How can you use other available variables in the dataset to improve your model? When suggesting a variable, specifically discuss how it can improve the model.
- If you could collect panel (i.e., longitudinal) data for these apps, discuss how it could mitigate the endogeneity problems further and enhance causal inference of results (again, please be specific).
Appendix
- Copy the programming codes in the appendix in Word format. Do not copy the codes as a screenshot. Alternatively, you can upload the Stata do-file along with your report on SurreyLearn as a separate file. It is important that the code precisely matches the results you incorporate in your report. Ensure that all results are directly obtained from your code and avoid including any redundant code.
Important Notes
- The project report should be only in Microsoft Word (recommended) or PDF format. Other formats, such as ZIP files, are not acceptable. As mentioned, programming codes can be uploaded in a Stata do-file format.
- The project’s word count should be no more than 3500 words. The word count includes everything from the introduction's first word to the conclusion's last word. The word count does not include tables, figures, images, and appendices. It does not include the abstract, table of contents, abbreviation pages, or references (though these are unnecessary for this project). You should report the word count, your name and student number at the beginning of your project. According to the university policy, exceeding the word count limit is subject to a 10-point penalty.
- Please note that if you submit to the wrong module page, your work will be considered a non-submission and will result in a mark of 0% being awarded. It is your responsibility to familiarise yourself with SurreyLearn before submission deadlines. Please do NOT submit links to shared drives (e.g., Google, OneDrive).
Guidelines and Tips
- Apply the analyses as explained section by section (from Introduction to Diagnostics and Robustness Analysis).
- The report—the writing, explanations, tables, and graphs—should be clear and informative as a self-explanatory and stand-alone document for readers who do not have access to this Final Project Description document.
- In the introduction, concisely explain the aim of the empirical report, sample and data, and the definition of all final variables incorporated in your regression models. This information (such as sample and variable definitions) has been provided, but you must concisely summarise it in your report.
- All tables and graphs should be numbered and titled (with captions if an additional explanation is required) and should be referred to in the report accordingly. The labels of the variables in tables and graphs should be informative.
- Graphs should be visually clear (axis title, colour, legend, scale, etc.). Do not populate the report with too many graphs; be selective and use the most informative ones for your purpose.
- Tables should be exported from Stata to a proper and readable Word format (please do not use screenshots of tables and graphs). You can report various regression models in one or two tables (each in one column). Yet, you must number your models and refer to them in the discussions accordingly.
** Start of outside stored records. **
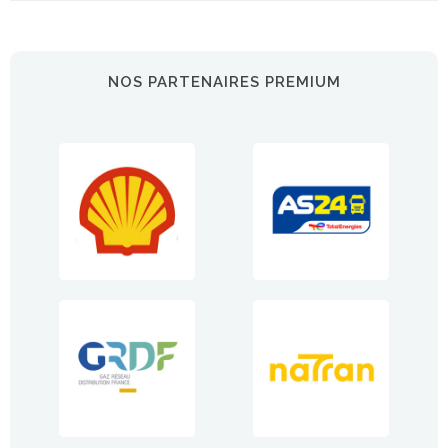
NOS PARTENAIRES PREMIUM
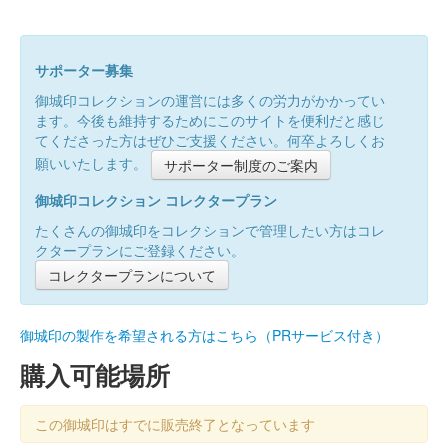
サポーター募集
御城印コレクションの運営には多くの労力がかかってい
ます。今後も維持するためにこのサイトを便利だと感じ
てくださった方はぜひご支援ください。何卒よろしくお
願いいたします。
サポーター制度のご案内
御城印コレクション コレクタープラン
たくさんの御城印をコレクションで管理したい方はコレ
クタープランにご登録ください。
コレクタープランについて
御城印の製作を希望される方はこちら（PRサービス付き）
購入可能場所
この御城印はすでに販売終了となっています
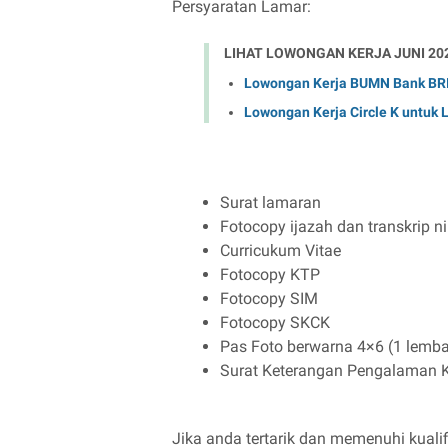
Persyaratan Lamar:
LIHAT LOWONGAN KERJA JUNI 20
Lowongan Kerja BUMN Bank BRI 
Lowongan Kerja Circle K untuk
Surat lamaran
Fotocopy ijazah dan transkrip ni
Curricukum Vitae
Fotocopy KTP
Fotocopy SIM
Fotocopy SKCK
Pas Foto berwarna 4×6 (1 lemba
Surat Keterangan Pengalaman Ke
Jika anda tertarik dan memenuhi kualifi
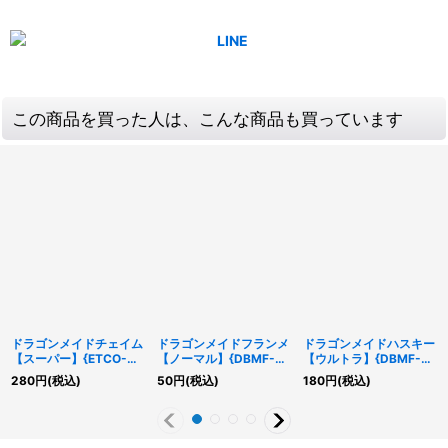
この商品を買った人は、こんな商品も買っています
ドラゴンメイドチェイム
ドラゴンメイドフランメ
ドラゴンメイドハスキー
【スーパー】{ETCO-
【ノーマル】{DBMF-
【ウルトラ】{DBMF-
JP026}《モンスター》
JP019}《モンスター》
JP022}《融合》
280
円
(税込)
50
円
(税込)
180
円
(税込)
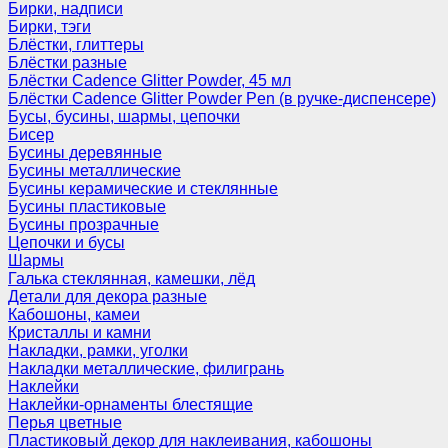
Бирки, надписи
Бирки, тэги
Блёстки, глиттеры
Блёстки разные
Блёстки Cadence Glitter Powder, 45 мл
Блёстки Cadence Glitter Powder Pen (в ручке-диспенсере)
Бусы, бусины, шармы, цепочки
Бисер
Бусины деревянные
Бусины металлические
Бусины керамические и стеклянные
Бусины пластиковые
Бусины прозрачные
Цепочки и бусы
Шармы
Галька стеклянная, камешки, лёд
Детали для декора разные
Кабошоны, камеи
Кристаллы и камни
Накладки, рамки, уголки
Накладки металлические, филигрань
Наклейки
Наклейки-орнаменты блестящие
Перья цветные
Пластиковый декор для наклеивания, кабошоны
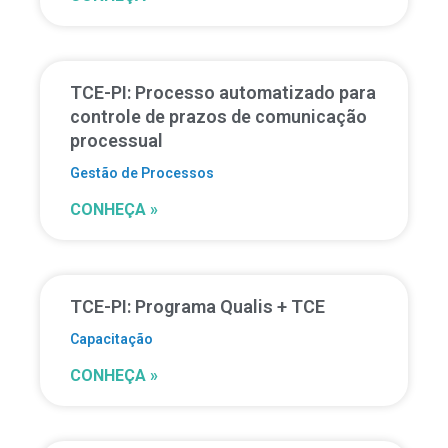
TCE-PI: Processo automatizado para
controle de prazos de comunicação
processual
Gestão de Processos
CONHEÇA »
TCE-PI: Programa Qualis + TCE
Capacitação
CONHEÇA »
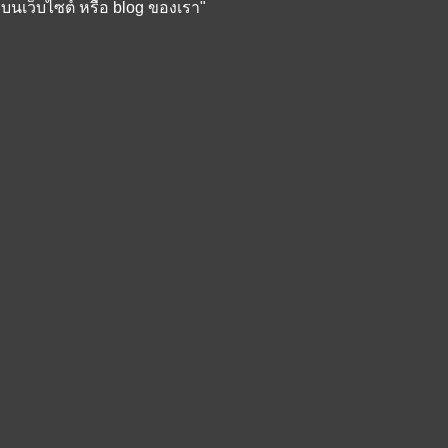
เว็บไซต์ หรือ blog ของเรา
"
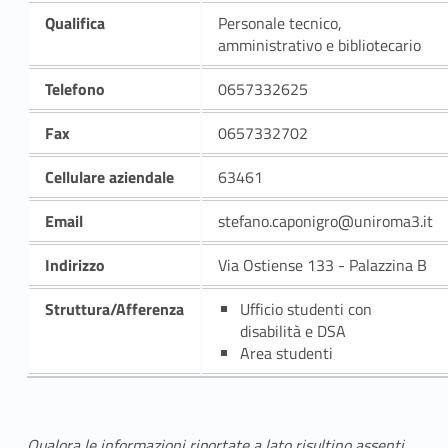
Qualifica
Personale tecnico,
amministrativo e bibliotecario
Telefono
0657332625
Fax
0657332702
Cellulare aziendale
63461
Email
stefano.caponigro@uniroma3.it
Indirizzo
Via Ostiense 133 - Palazzina B
Struttura/Afferenza
Ufficio studenti con
disabilità e DSA
Area studenti
Qualora le informazioni riportate a lato risultino assenti,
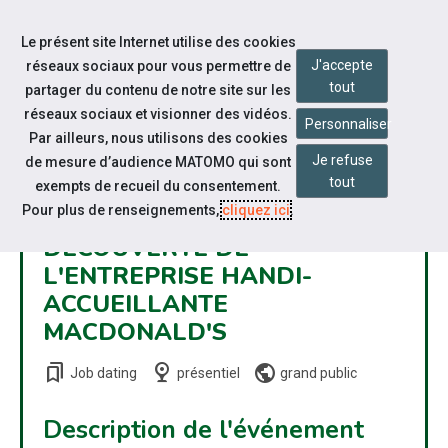
Accéder à notre page Facebook
Accéder à notre page Youtube
Accéder à notre page Linkedin
Aller à la navigation
Le présent site Internet utilise des cookies
Aller au contenu
J'accepte
réseaux sociaux pour vous permettre de
tout
partager du contenu de notre site sur les
réseaux sociaux et visionner des vidéos.
Personnaliser
Par ailleurs, nous utilisons des cookies
Je refuse
de mesure d’audience MATOMO qui sont
tout
exempts de recueil du consentement.
Pour plus de renseignements,
cliquez ici
.
DÉCOUVERTE DE
L'ENTREPRISE HANDI-
ACCUEILLANTE
MACDONALD'S
bookmarks
nest_cam_indoor
public
Job dating
présentiel
grand public
Description de l'événement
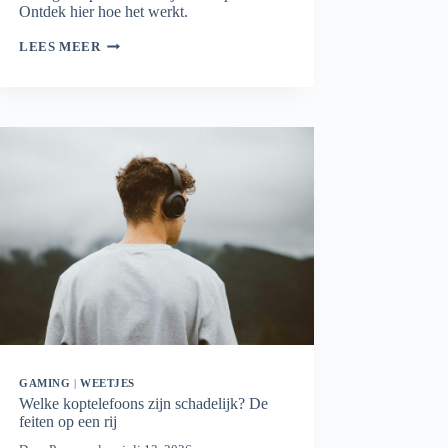
Ontdek hier hoe het werkt.
WIFI
LEES MEER
MESH
PLANNER:
BEREKEN
HOEVEEL
MESH-
PUNTEN
JE
NODIG
HEBT
GAMING
|
WEETJES
Welke koptelefoons zijn schadelijk? De
feiten op een rij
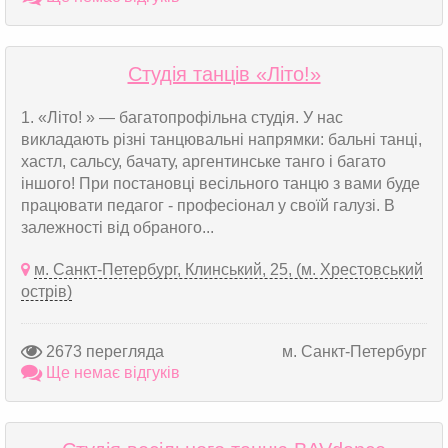
Студія танців «Літо!»
1. «Літо! » — багатопрофільна студія. У нас
викладають різні танцювальні напрямки: бальні танці,
хастл, сальсу, бачату, аргентинське танго і багато
іншого! При постановці весільного танцю з вами буде
працювати педагог - професіонал у своїй галузі. В
залежності від обраного...
м. Санкт-Петербург, Клинський, 25, (м. Хрестовський
острів)
2673 перегляда
м. Санкт-Петербург
Ще немає відгуків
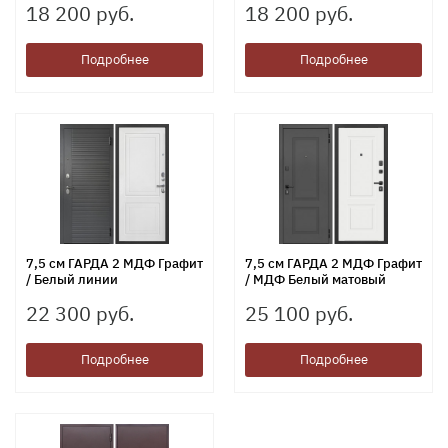
18 200 руб.
18 200 руб.
Подробнее
Подробнее
7,5 см ГАРДА 2 МДФ Графит
7,5 см ГАРДА 2 МДФ Графит
/ Белый линии
/ МДФ Белый матовый
22 300 руб.
25 100 руб.
Подробнее
Подробнее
- In the regression tables, standard errors should be reported below each coefficient (in the parentheses), and the significance level of the coefficient should be determined by asterisks. The R-squared and number of observations for each model should be reported (see the Sample Report).
- The programming codes used for preparing the tables, graphs, and regressions should be provided in a clear, easy-to-trace, and readable format in the appendix or as a separate do-file.
- You don’t need to cite any reference, but if you intend to, use a proper citation style and provide the reference list in the appendix.
- Overall, the project’s quality (i.e., clarity, rigour, precision, and depth) is more important than the length.